**Extrahierter Text:**
____
Die WebAIM-Studie sind 96 Prozent der Webseiten nicht barrierefrei?


Repost aus gegebenem Anlaß: WebAim hat eine neue Analyse im März 2023 veröffentlicht. Mit hohen Zahlen wie 50 Millionen gefundenen Fehlern auf eine Millionen Startseiten ist Aufmerksamkeit sicher. Meine Kritikpunkte bleiben aber bestehen.
96 Prozent der meist genutzten Webseiten nicht barrierefrei – die Nachricht macht aktuell wieder die Runde auf Twitter und einschlägigen Accessibility-Kanälen. Tolle Sache, vor allem, wenn man nur Überschriften liest. Persönlich finde ich die WebAIM-Studie aus zahlreichen Gründen nicht aussagekräftig. Das möchte ich in diesem Beitrag darlegen.
Kurz zur Erklärung: In Fachkreisen sprechen wir nicht von Barrierefreiheit, sondern von Konformität. Konformität heißt, dass ein bestimmter Standard erfüllt wurde, zum Beispiel WCAG 2.1 auf Stufe AA. Da der Begriff „barrierefrei“ für Webseiten nicht fest definiert ist, ist dieser Behelf stets notwendig.
Da der Artikel recht lang geworden ist, möchte ich die Haupt-Kritik am Anfang zusammenfassen:

  1. Die gefundenen/behaupteten Fehler dürften in aller Regel nicht zu einer eingeschränkten Nutzbarkeit der Websites durch behinderte Menschen führen. Jede Teilmenge von Websites ist durch eine Teilmenge der behinderten Menschen schlecht oder gar nicht nutzbar, aber WebAims Analyse bringt uns diesbezüglich keine neuen Erkentnisse. Nutzbarkeit durch behinderte Menschen und Konformität mit Barrierefreiheits-Regeln sind nicht immer deckungsgleich.
____
**Bereitgestellte Einträge:**
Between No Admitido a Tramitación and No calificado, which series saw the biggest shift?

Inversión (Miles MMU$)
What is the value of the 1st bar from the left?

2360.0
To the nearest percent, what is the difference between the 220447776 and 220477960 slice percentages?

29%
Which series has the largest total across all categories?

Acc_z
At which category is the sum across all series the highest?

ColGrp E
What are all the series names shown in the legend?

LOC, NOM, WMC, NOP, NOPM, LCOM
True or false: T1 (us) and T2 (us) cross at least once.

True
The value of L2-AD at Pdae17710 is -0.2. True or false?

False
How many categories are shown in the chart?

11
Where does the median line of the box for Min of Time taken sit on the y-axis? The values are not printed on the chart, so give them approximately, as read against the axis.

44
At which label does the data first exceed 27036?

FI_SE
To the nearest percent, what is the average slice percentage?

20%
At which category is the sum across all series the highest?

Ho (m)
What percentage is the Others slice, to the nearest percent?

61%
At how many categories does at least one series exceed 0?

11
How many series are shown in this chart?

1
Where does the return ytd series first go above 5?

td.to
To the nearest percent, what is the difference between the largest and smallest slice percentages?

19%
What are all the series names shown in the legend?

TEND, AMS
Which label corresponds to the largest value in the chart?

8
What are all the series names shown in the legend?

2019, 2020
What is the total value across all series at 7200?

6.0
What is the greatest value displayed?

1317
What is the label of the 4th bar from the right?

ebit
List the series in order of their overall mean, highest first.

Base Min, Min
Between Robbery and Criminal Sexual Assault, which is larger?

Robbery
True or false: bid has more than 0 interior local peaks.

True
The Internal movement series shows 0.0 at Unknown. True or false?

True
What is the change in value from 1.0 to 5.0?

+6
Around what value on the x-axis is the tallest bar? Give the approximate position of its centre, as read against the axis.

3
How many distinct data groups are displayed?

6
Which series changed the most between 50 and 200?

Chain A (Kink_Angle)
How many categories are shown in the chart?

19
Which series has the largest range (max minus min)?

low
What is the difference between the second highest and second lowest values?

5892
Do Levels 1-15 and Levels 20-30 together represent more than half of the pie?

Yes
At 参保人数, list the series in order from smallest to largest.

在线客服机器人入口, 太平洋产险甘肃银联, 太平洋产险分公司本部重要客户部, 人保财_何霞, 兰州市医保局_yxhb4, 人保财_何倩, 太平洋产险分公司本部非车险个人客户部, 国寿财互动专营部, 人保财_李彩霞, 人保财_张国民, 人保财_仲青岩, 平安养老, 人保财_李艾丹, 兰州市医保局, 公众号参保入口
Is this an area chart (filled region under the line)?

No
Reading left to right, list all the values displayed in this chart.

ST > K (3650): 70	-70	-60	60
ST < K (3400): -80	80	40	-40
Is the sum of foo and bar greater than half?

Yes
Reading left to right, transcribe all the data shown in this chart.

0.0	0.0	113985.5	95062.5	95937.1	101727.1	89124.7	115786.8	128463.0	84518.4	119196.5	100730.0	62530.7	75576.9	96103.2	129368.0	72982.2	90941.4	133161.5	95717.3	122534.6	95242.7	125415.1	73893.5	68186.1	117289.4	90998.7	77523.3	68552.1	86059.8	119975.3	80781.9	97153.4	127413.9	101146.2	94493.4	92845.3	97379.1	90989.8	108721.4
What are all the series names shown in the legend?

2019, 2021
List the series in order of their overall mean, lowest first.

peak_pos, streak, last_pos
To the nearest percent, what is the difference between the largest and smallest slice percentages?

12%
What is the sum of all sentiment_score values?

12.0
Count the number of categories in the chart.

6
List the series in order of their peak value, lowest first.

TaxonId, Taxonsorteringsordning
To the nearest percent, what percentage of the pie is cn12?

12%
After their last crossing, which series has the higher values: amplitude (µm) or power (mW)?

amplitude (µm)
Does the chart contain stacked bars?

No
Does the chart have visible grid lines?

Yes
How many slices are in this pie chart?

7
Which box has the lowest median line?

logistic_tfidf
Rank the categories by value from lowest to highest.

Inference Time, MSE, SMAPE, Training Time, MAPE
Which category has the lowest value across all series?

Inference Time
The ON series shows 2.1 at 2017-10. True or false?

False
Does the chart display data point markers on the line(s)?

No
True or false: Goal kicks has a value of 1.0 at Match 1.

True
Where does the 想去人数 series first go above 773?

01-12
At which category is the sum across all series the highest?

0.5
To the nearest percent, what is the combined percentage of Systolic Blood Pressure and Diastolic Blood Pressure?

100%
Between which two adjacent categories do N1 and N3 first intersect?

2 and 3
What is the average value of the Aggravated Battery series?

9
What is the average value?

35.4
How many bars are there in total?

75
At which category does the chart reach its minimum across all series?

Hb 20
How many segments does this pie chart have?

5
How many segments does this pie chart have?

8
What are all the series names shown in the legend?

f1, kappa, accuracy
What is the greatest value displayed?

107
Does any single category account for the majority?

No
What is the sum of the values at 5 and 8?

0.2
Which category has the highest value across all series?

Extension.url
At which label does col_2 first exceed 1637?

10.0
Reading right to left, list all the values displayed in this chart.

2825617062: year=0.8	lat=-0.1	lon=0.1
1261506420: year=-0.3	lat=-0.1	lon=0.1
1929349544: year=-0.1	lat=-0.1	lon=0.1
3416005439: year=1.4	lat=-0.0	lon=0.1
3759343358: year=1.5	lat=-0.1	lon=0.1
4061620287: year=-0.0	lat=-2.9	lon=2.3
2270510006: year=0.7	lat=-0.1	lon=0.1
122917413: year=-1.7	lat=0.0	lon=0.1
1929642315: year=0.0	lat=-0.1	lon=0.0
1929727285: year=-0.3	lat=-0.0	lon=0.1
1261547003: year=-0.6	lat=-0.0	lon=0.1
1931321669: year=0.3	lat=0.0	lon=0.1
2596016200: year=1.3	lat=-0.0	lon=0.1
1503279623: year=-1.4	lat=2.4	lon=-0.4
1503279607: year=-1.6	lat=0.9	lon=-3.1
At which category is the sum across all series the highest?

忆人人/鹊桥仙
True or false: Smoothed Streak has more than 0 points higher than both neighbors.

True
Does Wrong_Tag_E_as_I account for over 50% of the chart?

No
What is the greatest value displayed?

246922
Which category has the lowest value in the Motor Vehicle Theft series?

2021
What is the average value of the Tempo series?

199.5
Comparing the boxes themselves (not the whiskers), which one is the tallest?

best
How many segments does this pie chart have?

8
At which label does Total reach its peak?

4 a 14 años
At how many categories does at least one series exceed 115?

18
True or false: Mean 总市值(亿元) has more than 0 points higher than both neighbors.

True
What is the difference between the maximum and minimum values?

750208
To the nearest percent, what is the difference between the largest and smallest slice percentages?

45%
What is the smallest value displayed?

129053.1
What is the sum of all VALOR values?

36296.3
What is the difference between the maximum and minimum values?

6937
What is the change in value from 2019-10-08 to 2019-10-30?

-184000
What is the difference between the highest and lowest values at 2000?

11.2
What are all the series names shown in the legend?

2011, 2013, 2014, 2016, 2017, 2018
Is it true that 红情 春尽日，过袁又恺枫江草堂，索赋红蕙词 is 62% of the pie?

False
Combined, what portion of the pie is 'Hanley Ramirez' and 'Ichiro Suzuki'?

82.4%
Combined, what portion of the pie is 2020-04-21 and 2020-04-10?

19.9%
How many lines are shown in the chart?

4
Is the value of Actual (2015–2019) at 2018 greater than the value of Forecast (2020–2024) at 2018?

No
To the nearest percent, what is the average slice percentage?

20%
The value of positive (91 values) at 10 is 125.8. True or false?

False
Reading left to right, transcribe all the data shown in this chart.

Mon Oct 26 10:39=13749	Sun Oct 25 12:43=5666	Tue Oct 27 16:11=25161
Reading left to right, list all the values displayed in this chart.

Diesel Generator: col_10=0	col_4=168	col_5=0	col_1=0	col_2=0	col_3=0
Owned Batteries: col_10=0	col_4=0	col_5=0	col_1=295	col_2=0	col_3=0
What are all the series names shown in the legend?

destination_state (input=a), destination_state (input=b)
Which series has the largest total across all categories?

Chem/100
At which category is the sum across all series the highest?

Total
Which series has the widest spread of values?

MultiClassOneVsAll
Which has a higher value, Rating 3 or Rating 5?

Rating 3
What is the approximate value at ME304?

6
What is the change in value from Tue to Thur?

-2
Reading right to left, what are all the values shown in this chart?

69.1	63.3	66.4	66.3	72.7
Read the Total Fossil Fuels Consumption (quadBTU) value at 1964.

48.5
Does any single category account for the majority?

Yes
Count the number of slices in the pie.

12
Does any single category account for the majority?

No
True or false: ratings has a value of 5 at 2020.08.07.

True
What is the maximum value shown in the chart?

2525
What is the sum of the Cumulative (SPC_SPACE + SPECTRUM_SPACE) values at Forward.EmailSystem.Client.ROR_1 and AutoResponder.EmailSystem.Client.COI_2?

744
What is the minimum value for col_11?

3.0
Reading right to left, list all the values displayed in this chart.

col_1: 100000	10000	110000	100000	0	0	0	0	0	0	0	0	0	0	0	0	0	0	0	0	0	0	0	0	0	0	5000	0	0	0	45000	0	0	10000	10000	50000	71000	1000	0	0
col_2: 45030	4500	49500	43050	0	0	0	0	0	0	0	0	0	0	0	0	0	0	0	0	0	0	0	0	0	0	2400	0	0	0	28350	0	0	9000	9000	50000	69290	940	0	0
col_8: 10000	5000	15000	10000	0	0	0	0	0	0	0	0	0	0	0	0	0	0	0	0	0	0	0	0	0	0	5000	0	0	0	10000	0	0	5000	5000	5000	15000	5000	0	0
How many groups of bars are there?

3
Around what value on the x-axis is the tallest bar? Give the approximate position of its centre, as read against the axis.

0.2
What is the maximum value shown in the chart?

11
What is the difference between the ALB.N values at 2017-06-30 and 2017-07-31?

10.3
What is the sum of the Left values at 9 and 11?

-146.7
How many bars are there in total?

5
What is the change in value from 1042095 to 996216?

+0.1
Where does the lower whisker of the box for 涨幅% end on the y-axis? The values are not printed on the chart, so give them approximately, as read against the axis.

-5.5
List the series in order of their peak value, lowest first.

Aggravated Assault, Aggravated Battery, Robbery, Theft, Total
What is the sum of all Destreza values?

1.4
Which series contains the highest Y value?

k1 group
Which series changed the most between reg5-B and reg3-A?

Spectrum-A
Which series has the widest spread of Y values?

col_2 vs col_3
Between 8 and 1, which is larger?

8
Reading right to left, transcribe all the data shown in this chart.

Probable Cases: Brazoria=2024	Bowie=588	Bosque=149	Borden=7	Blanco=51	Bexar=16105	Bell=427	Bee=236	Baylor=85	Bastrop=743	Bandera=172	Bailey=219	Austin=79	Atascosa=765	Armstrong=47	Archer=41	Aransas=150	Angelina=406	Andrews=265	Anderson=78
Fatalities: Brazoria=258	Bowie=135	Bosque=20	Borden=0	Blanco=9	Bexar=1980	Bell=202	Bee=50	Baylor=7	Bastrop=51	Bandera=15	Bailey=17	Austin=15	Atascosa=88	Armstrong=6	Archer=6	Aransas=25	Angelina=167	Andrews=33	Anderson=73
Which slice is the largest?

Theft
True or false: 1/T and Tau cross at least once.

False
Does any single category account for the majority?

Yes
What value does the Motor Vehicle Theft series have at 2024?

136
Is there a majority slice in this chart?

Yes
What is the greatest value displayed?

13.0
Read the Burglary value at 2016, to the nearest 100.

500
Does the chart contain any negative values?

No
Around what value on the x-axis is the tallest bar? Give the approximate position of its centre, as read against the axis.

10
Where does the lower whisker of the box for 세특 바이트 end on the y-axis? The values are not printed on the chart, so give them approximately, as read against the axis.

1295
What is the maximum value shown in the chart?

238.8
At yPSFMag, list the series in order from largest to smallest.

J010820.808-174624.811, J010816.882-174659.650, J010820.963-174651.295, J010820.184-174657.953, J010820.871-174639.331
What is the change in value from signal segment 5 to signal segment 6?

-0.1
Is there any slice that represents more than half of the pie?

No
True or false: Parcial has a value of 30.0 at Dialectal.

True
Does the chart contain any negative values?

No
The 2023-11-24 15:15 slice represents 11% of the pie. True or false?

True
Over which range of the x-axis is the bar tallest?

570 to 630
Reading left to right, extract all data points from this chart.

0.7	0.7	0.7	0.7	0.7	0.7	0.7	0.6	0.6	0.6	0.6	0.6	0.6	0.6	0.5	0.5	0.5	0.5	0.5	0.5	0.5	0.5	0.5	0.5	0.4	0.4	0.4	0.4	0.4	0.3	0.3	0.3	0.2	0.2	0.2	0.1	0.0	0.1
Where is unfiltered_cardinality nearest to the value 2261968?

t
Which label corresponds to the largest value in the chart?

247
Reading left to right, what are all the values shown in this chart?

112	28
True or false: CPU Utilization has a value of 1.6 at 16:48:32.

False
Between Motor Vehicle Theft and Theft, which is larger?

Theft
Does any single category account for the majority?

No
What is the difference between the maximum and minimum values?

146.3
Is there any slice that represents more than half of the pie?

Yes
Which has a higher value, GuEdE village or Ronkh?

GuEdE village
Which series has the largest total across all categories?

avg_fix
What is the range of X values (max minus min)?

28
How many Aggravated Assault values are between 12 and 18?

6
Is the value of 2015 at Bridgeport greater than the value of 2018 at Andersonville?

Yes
____
**Verständnis prüfen:**
1. Von welchem Begriff sprechen Fachleute laut dem Text zur WebAIM-Studie statt von Barrierefreiheit?
2. Schreibe aus dem Text zur WebAIM-Studie einen Abschnitt wortgetreu ab: Beginne bei den Worten „96 Prozent der meist“ und höre nach „Behelf stets notwendig.“ auf.

**Ergebnisse der Übung:**
1. Von Konformität.

2.
96 Prozent der meist genutzten Webseiten nicht barrierefrei – die Nachricht macht aktuell wieder die Runde auf Twitter und einschlägigen Accessibility-Kanälen. Tolle Sache, vor allem, wenn man nur Überschriften liest. Persönlich finde ich die WebAIM-Studie aus zahlreichen Gründen nicht aussagekräftig. Das möchte ich in diesem Beitrag darlegen.
Kurz zur Erklärung: In Fachkreisen sprechen wir nicht von Barrierefreiheit, sondern von Konformität. Konformität heißt, dass ein bestimmter Standard erfüllt wurde, zum Beispiel WCAG 2.1 auf Stufe AA. Da der Begriff „barrierefrei“ für Webseiten nicht fest definiert ist, ist dieser Behelf stets notwendig.